By: Karina Gonzalez
A healthcare provider’s “billed charge” is usually the total charges billed before applying any contractual discounts. Where there are no contractual relations, a provider’s charge may be considered the equivalent of fair market value for the service provided. But what is fair market value? If the provider is contracted the rate is confidential and not subject to disclosure. If the provider is non-contracted, there is no standard billing rate for providers, making it difficult to get reliable rate data on what is fair market value for similar services or similar providers. One Florida court has found that “fair market value” is the price that a willing buyer will pay and a willing seller will accept in an arm’s length transaction.

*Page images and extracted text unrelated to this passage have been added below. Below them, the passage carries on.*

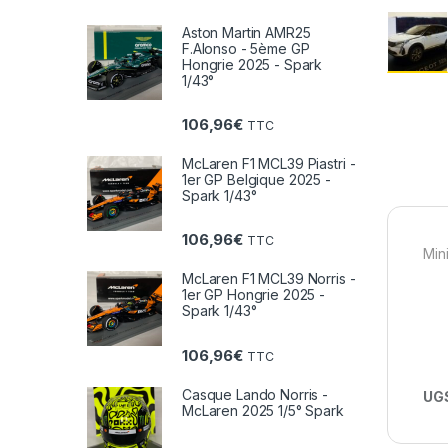
Aston Martin AMR25
F.Alonso - 5ème GP
Hongrie 2025 - Spark
1/43°
106,96
€
TTC
McLaren F1 MCL39 Piastri -
1er GP Belgique 2025 -
Spark 1/43°
106,96
€
TTC
Min
McLaren F1 MCL39 Norris -
1er GP Hongrie 2025 -
Spark 1/43°
106,96
€
TTC
Casque Lando Norris -
UGS
McLaren 2025 1/5° Spark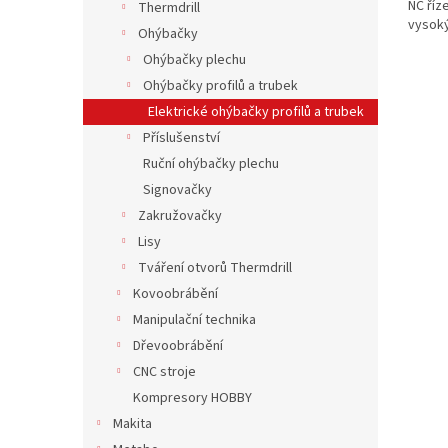
NC říz
Thermdrill
vysok
Ohýbačky
Ohýbačky plechu
Ohýbačky profilů a trubek
Elektrické ohýbačky profilů a trubek
Příslušenství
Ruční ohýbačky plechu
Signovačky
Zakružovačky
Lisy
Tváření otvorů Thermdrill
Kovoobrábění
Manipulační technika
Dřevoobrábění
CNC stroje
Kompresory HOBBY
Makita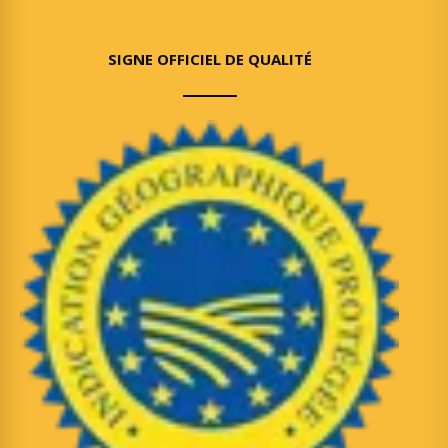
SIGNE OFFICIEL DE QUALITÉ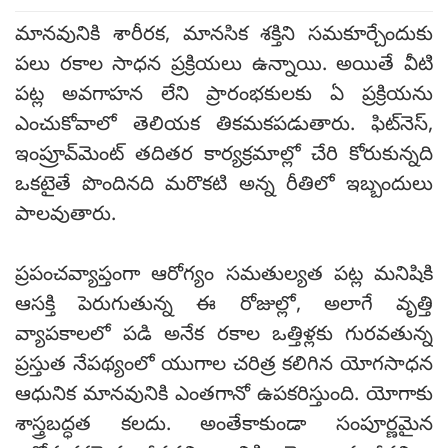
మానవునికి శారీరక, మానసిక శక్తిని సమకూర్చేందుకు
పలు రకాల సాధన ప్రక్రియలు ఉన్నాయి. అయితే వీటి
పట్ల అవగాహన లేని ప్రారంభకులకు ఏ ప్రక్రియను
ఎంచుకోవాలో తెలియక తికమకపడుతారు. ఫిట్‌నెస్,
ఇంప్రూవ్‌మెంట్ తదితర కార్యక్రమాల్లో చేరి కోరుకున్నది
ఒకటైతే పొందినది మరొకటి అన్న రీతిలో ఇబ్బందులు
పాలవుతారు.
ప్రపంచవ్యాప్తంగా ఆరోగ్యం సమతుల్యత పట్ల మనిషికి
ఆసక్తి పెరుగుతున్న ఈ రోజుల్లో, అలాగే వృత్తి
వ్యాపకాలలో పడి అనేక రకాల ఒత్తిళ్లకు గురవతున్న
ప్రస్తుత నేపథ్యంలో యుగాల చరిత్ర కలిగిన యోగసాధన
ఆధునిక మానవునికి ఎంతగానో ఉపకరిస్తుంది. యోగాకు
శాస్త్రబద్ధత కలదు. అంతేకాకుండా సంపూర్ణమైన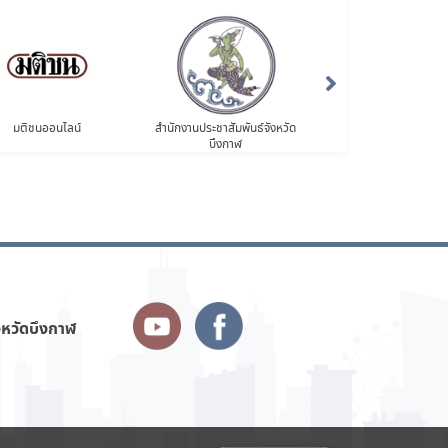
มติชนออนไลน์
สำนักงานประชาสัมพันธ์จังหวัด
กรมการจัดหางาน
บึงกาฬ
งหวัดบึงกาฬ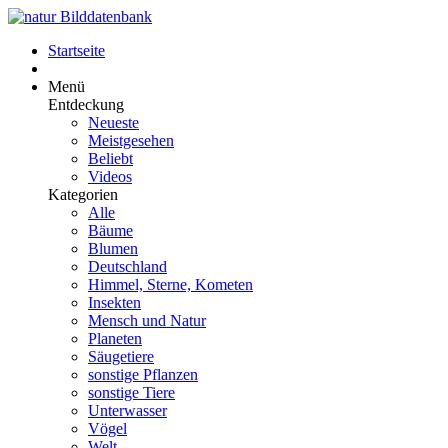
Startseite
Menü
Entdeckung
Neueste
Meistgesehen
Beliebt
Videos
Kategorien
Alle
Bäume
Blumen
Deutschland
Himmel, Sterne, Kometen
Insekten
Mensch und Natur
Planeten
Säugetiere
sonstige Pflanzen
sonstige Tiere
Unterwasser
Vögel
Welt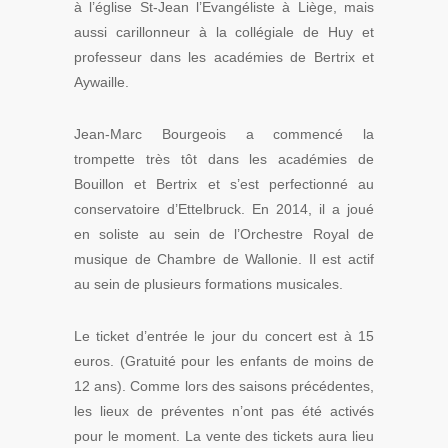
à l’église St-Jean l’Evangéliste à Liège, mais
aussi carillonneur à la collégiale de Huy et
professeur dans les académies de Bertrix et
Aywaille.
Jean-Marc Bourgeois a commencé la
trompette très tôt dans les académies de
Bouillon et Bertrix et s’est perfectionné au
conservatoire d’Ettelbruck. En 2014, il a joué
en soliste au sein de l’Orchestre Royal de
musique de Chambre de Wallonie. Il est actif
au sein de plusieurs formations musicales.
Le ticket d’entrée le jour du concert est à 15
euros. (Gratuité pour les enfants de moins de
12 ans). Comme lors des saisons précédentes,
les lieux de préventes n’ont pas été activés
pour le moment. La vente des tickets aura lieu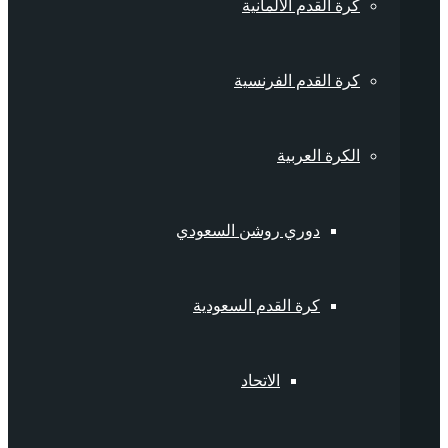
كرة القدم الألمانية
كرة القدم الفرنسية
الكرة العربية
دوري روشن السعودي
كرة القدم السعودية
الاتحاد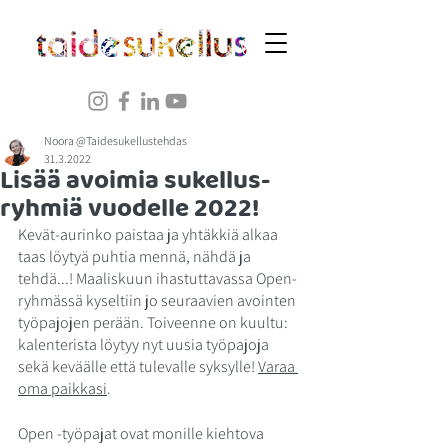
Noora @Taidesukellustehdas
31.3.2022
Lisää avoimia sukellus-
ryhmiä vuodelle 2022!
Kevät-aurinko paistaa ja yhtäkkiä alkaa 
taas löytyä puhtia mennä, nähdä ja 
tehdä...! Maaliskuun ihastuttavassa Open-
ryhmässä kyseltiin jo seuraavien avointen 
työpajojen perään. Toiveenne on kuultu: 
kalenterista löytyy nyt uusia työpajoja 
sekä keväälle että tulevalle syksylle! 
Varaa 
oma paikkasi
.
Open -työpajat ovat monille kiehtova 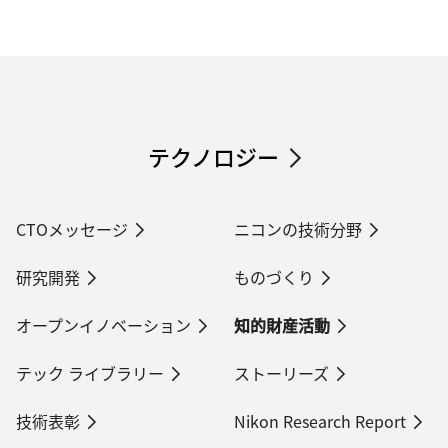
テクノロジー
CTOメッセージ
ニコンの技術分野
研究開発
ものづくり
オープンイノベーション
知的財産活動
テック ライブラリー
ストーリーズ
技術表彰
Nikon Research Report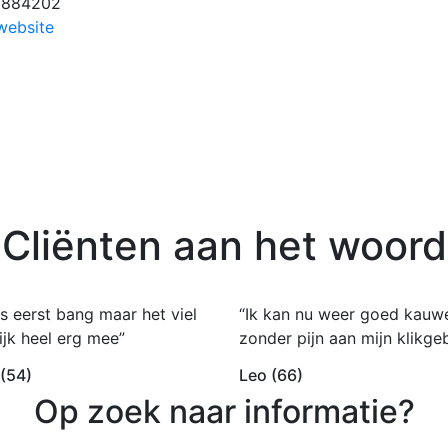
8884202
website
Cliënten aan het woord
s eerst bang maar het viel
“Ik kan nu weer goed kauw
ijk heel erg mee”
zonder pijn aan mijn klikgeb
 (54)
Leo (66)
Op zoek naar informatie?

Unlike the uncertainty surrounding calculation of charges for out-of-network providers, emergency services are covered under Florida’s HMO statute and compensation is the lesser of: (a) the provider’s charge, or (b) the usual and customary provider’s charges for similar services in the community where the services are provided, or (c) the charge agreed on between the HMO and the provider. Fla. Stat. §641.513 (5) (b).
In reviewing meaning of “the usual and customary provider’s charges”, a Florida court found that what is called for is the fair market value of services provided. In looking at the fair market value of services it is acceptable to include consideration of amounts billed as well as the amounts accepted by the provider. The court would not consider reimbursement of Medicare and Medicaid as these rates are set by the government and do not indicate what a willing seller would accept and therefore are not considered an arm’s length transaction. See Baker County Med. Servs. v. Aetna health Mgmt., 31 So. 3d 842 (Fla. 1st DCA 2010). This analysis is not exactly on point since it concerns emergency services and these services are specifically provided for in the HMO Act. However, this analysis does provide a useful guidance on assessing charges in light of a fair market analysis.
Many commercial payers look to Medicare’s fee schedule as a base and apply a multiplier. The theory being that the Medicare fee schedule is presumed to be a good starting off reference point from which to develop a reasonable rate. In the absence of a bright line legal standard, courts are now faced with the responsibility of making determinations regarding what is a usual and customary or what is a reasonable rate for services. Even with all their resources and good intentions, a court’s decision on a reasonable rate may not represent a provider’s actual costs; and may set a precedence that could end up being harmful to a provider’s bottom line.